My dad used to work at an architect bureau and they used apples. So as a kid we had a apple III at home. I remember a game where you had to dig holes and enamies fall in to it. Then you had to hurry and fill the hole again. (It was not Dig Dug.) And some pinball game.

Apple Panic! and the pinball game was probably Night Mission.

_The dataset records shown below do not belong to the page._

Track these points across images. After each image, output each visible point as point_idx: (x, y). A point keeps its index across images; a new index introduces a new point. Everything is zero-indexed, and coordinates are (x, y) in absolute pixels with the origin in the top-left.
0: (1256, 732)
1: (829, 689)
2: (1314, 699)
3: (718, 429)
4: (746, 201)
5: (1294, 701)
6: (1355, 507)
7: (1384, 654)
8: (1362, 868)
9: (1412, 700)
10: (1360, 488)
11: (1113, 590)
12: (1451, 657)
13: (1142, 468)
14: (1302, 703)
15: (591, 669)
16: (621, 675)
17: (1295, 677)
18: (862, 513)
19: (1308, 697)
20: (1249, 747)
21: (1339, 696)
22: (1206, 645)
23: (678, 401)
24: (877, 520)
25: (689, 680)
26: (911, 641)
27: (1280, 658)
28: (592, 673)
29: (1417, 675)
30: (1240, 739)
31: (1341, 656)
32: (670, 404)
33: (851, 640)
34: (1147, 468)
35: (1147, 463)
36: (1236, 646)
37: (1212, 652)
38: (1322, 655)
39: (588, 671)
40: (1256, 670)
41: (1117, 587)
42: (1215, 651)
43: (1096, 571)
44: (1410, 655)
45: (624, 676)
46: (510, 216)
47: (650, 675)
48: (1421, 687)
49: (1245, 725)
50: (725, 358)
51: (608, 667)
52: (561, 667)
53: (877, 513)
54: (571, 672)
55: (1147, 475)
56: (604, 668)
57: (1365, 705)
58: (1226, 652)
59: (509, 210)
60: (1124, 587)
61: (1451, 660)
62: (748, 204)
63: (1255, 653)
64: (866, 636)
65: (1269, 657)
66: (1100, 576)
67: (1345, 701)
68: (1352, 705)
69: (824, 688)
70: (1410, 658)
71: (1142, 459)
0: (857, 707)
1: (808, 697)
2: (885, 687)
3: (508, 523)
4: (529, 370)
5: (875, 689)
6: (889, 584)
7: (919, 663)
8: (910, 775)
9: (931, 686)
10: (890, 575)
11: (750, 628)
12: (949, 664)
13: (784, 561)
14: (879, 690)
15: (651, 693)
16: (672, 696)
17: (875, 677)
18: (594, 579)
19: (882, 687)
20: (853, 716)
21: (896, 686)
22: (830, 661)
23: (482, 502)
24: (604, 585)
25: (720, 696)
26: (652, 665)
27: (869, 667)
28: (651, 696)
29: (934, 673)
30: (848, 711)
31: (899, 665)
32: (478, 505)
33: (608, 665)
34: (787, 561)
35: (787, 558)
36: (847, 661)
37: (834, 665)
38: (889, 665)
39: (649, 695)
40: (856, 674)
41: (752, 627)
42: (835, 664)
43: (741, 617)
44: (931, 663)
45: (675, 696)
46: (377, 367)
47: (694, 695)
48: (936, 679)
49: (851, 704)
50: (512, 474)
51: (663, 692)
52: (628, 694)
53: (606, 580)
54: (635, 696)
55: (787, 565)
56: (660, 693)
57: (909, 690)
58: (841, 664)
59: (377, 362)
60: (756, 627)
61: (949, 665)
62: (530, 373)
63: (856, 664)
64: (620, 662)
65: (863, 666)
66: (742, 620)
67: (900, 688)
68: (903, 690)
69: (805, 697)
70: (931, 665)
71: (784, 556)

My first computer was a Franklin Ace (Apple ][+ compatible) which was replaced by an Enhanced Apple //e then nothing Apple until I inherited my dad's Macintosh LC III (running either OS 6 or System 7), which I promptly sold. The group I am working in uses Macs so when I needed a new desktop right as the Intel transition started I went with a Core Duo Mini (since upgraded with a C2D CPU) to go with the MBP I use at work.
 
I got my first Macintosh 128K in college in 1984 just after they came out (and shortly thereafter I came out.. what a coincidence!) and have been using Macs at home ever since... so, doing the math that's... over 24 years. :eek:

So, who feels old?

Me. ;) In 1984 I was working for a company that produced x86 and 68K Unix systems. One day a co-worker brought in the original 128K Mac. It was the first time any one of us had ever seen a desktop paradigm (with a trashcan on the screen!), a graphical filesystem, a 3.5" floppy, or a mouse. I wasn't exactly sold on it at first but a couple of years later bought my first personal system, the Mac Plus, when the SCSI interface offered the use of a whopping 5 or 10 MB external hard drive!
 
There was a small cool Apple computer store around the corner where I lived (back in the day when there were small cool computer stores). They had just gotten the Mac 128K in. Tried it out a few minutes.

Then, a friend of ours brought one over during Winter break from college as he had just got one for Christmas.

Played Infogram's "Hitchiker's Guide To The Galaxy" on it... :D

Fun times... ;)
 
I started out with, if I recall correctly, a Performa 5200 or 5500. The pictures I have found online show it to be one or the other, from what I remember. I was in 4th grade and was learning to type. Last time I was at that grade school, they still had a few of them running and still in use. All through grade school and high school, we had nothing but macs. Sure, we had Windows at home, but macs were at school. Looking back, and looking at dates and such, I must have started on System 7, and later on Mac OS 8 and some of 9 just before High school. I remember when Mac OS 10.0 came out, how amazing it was compared to OS9.

Then for a while, I was using Windows 98 and 2000 at home and school, as we got new Compaqs at the library, and then returning to 10.3 for my programming class. After that, and experiencing FCP on an eMac, I decided that was what I wanted to do in life (edit video) and then went on to community college with iMacs and an old G3 running next to a GrassValley switcher.

Finally, at my internship, I was introduced to the G5 and to a macbook pro, right when the Mac Pro came out, and we then took a trip to the local apple store and purchased a 6grand Mac Pro for the business. That summer I ended up getting a 17inch macbook pro and FCS.

Amazing how computers have changed in only 15 years, eh?